There are several ways to correctly measure assertiveness, but they can be grouped into three main ways to measure that increase in complexity and cost.
1. Indirect rate of assertiveness:
When we talk about a fallback, we are talking about a response where the assistant was not trained and responded with a message like “I didn’t understand”.
In this way, you can create the easiest indicator of assertiveness, which would be to take the total number of fallbacks and divide it by the number of interactions that came into the bot during a period.
This would give a fallback rate, and its complement would be the assertiveness, so we are talking about an indirect assertiveness rate. It serves to roughly know how much volume of questions are coming in that the bot has not been trained for, answering that it doesn’t understand.
2. Strict assertiveness rate:
At the other extreme, the most complex way to measure assertiveness requires the common agreement of two or more parties that select a representative sample of inputs or real examples of users with which the system will be measured and then manually annotate each of the inputs with their outputs, i.e., the response that the system actually gave, and identify whether the sentence belongs to the bot’s knowledge domain and whether the classification or response it delivered was adequate or not.
Once the group of annotators has made the relevant evaluation of the same set of data, the degree of agreement among them is evaluated, because it is possible that some of them may have considered that everything was relevant and adequate in a random way.

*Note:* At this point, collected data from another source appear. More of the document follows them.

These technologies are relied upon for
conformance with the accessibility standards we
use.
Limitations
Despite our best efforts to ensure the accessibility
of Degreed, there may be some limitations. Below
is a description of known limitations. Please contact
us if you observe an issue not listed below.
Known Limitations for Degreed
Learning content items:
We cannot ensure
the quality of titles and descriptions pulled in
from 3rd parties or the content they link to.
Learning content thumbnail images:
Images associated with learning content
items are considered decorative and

A simple statistical test allows to solve that, creating an annotated collection of great value for further training improvement. The work is cumbersome and time-consuming and even requires some training for the annotators. This way of measuring the Strict Assertiveness Rate is recommended only in cases where the indicator is linked to some obligation that requires formal demonstration.
3. Semi-Automated Assertiveness Rate:
An intermediate approach is the Semi-Automated Assertiveness Rate calculation procedure, which saves time and is often an ideal formula in agile contexts where the quality of our Virtual Assistant needs to be measured and updated by demonstrating its value.

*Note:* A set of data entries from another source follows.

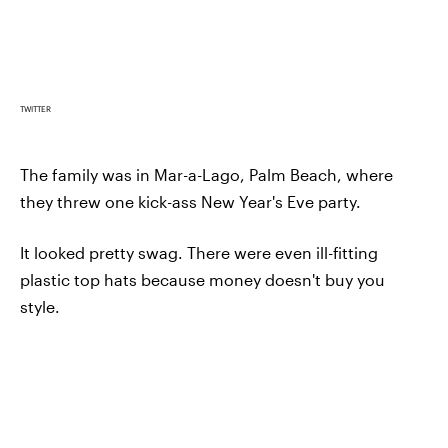
TWITTER
The family was in Mar-a-Lago, Palm Beach, where
they threw one kick-ass New Year's Eve party.
It looked pretty swag. There were even ill-fitting
plastic top hats because money doesn't buy you
style.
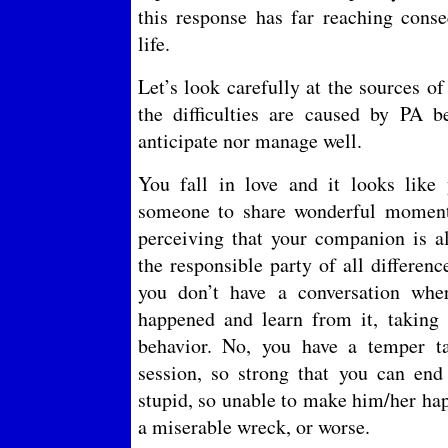
this response has far reaching con
life.
Let’s look carefully at the sources o
the difficulties are caused by PA b
anticipate nor manage well.
You fall in love and it looks like
someone to share wonderful momen
perceiving that your companion is 
the responsible party of all differe
you don’t have a conversation whe
happened and learn from it, taking r
behavior. No, you have a temper t
session, so strong that you can end
stupid, so unable to make him/her hap
a miserable wreck, or worse.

Depending on the type of conversational solution, the calculation will be made by first identifying all the training, linking it with the answers that will be measured. With this input, a table is generated where the actual sentences and the response that “should” have been received.
This task is usually abbreviated by simply using the intent that should have classified that sentence. Because in practice manual effort is usually required in this part, the “semi” part of the indicator’s name comes up. In some cases, it is possible to automate the entire flow from start to finish, but there are often conditions that make this task difficult.
Then, a second external bot will “send” the sentences to the virtual assistant. The wizard will respond with its answer and that answer will be saved, giving rise to a data collection containing each of the actual user inputs, the classification that should have been delivered and the classification that was delivered.
Finally, a matrix is created with the frequency of correct and incorrect classifications, thus creating the assertiveness rate indicator par excellence, which allows us to identify with a good level of detail and relatively quickly which are the knowledge domains that the bot does not handle and in which the training fails more in a familiar indicator expressed as a percentage.
The first insight we have seen generated in these measurement experiences is the need to merge some answers together, to avoid confusing the dialog engine that runs the wizard.
There are an infinite number of ways to combine these measurements and the three levels are rather didactic to describe their complexity. Usually, more steps are added to the measurement as each virtual assistant’s own requirements emerge.
Having a proper measurement of the assertiveness of our bot will ensure its quality with the support of an indicator that impacts the user experience and the final evaluation of the virtual assistant. With the measurement comes a subsequent re-training process that must be carried out carefully to avoid diminishing the generalization capacity of the model on new cases for which it was not trained.